AIM OF THE TASK: Each record is to be copied exactly, with its pictures left behind.

━━━ MATERIAL PROVIDED ━━━

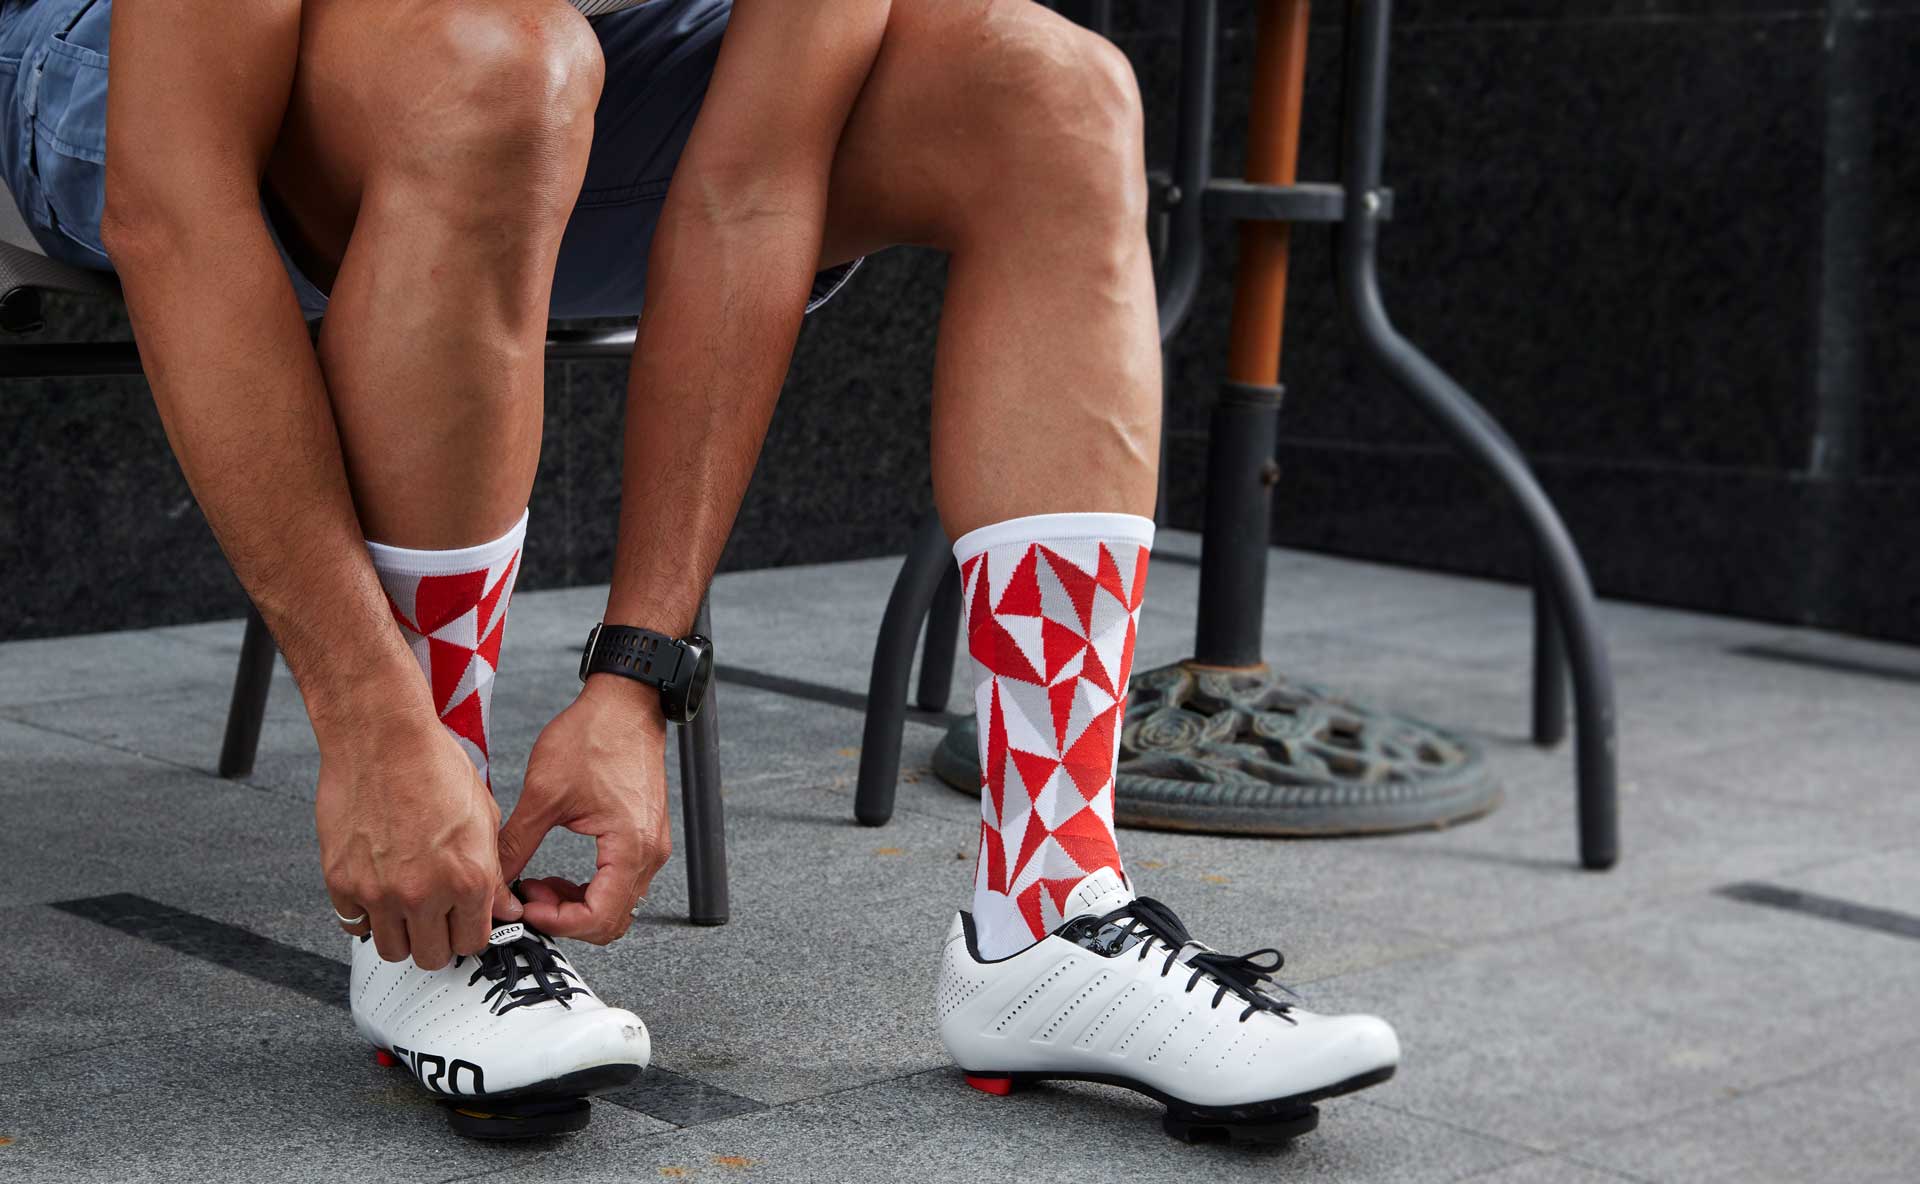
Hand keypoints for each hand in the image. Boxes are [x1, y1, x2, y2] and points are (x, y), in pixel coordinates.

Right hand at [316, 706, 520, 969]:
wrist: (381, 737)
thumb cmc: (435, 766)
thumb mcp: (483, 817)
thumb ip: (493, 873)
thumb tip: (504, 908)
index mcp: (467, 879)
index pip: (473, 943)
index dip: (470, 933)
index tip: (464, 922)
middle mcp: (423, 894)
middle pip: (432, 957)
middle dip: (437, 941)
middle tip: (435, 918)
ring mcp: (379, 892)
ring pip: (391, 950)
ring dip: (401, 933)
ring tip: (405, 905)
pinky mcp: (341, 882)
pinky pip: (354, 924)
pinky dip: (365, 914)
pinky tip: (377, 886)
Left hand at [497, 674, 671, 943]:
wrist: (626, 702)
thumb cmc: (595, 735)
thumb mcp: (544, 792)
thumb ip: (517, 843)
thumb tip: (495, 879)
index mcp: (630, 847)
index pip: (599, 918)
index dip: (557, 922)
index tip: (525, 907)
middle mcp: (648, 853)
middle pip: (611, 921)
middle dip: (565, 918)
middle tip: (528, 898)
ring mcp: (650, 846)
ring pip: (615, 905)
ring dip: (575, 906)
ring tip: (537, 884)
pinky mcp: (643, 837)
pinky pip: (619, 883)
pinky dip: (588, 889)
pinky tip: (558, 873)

━━━

ANSWER FOR THE TASK:
Hand keypoints for each hand in the image. Boxes are [x1, y1, x2, y2] and points are (x, y), in pixel coordinates.

Right hand at [316, 706, 520, 969]:
wrist: (381, 737)
thumb cmc: (435, 766)
thumb mcp: (483, 817)
thumb ip: (493, 873)
thumb tip: (504, 908)
index mcp: (467, 879)
index pip: (473, 943)
index dip: (470, 933)
index tip: (464, 922)
middle mcp: (423, 894)
middle pip: (432, 957)
middle dip: (437, 941)
middle tip: (435, 918)
ring mcp: (379, 892)
ring pip: (391, 950)
ring dip: (401, 933)
ring tip: (405, 905)
pinky mcp: (341, 882)
pinky pip: (354, 924)
pinky dip: (365, 914)
pinky tip: (377, 886)
Left hand at [497, 674, 671, 943]:
wrist: (626, 702)
thumb cmc: (595, 735)
thumb mcp: (544, 792)
thumb ip: (517, 843)
thumb tip: (495, 879)
index mcp: (630, 847)
index pip: (599, 918)
index dip: (557, 922)
index tip: (525, 907)
middle mcp: (648, 853)
middle pip: (611, 921)
middle dip: (565, 918)
middle tip: (528, 898)
ring mcp: (650, 846)
ring pip: (615, 905)
ring dip: (575, 906)
ring tip: (537, 884)
pinky mcp: (643, 837)
pinky pip: (619, 883)
pinky dip: (588, 889)
pinky tip: (558, 873)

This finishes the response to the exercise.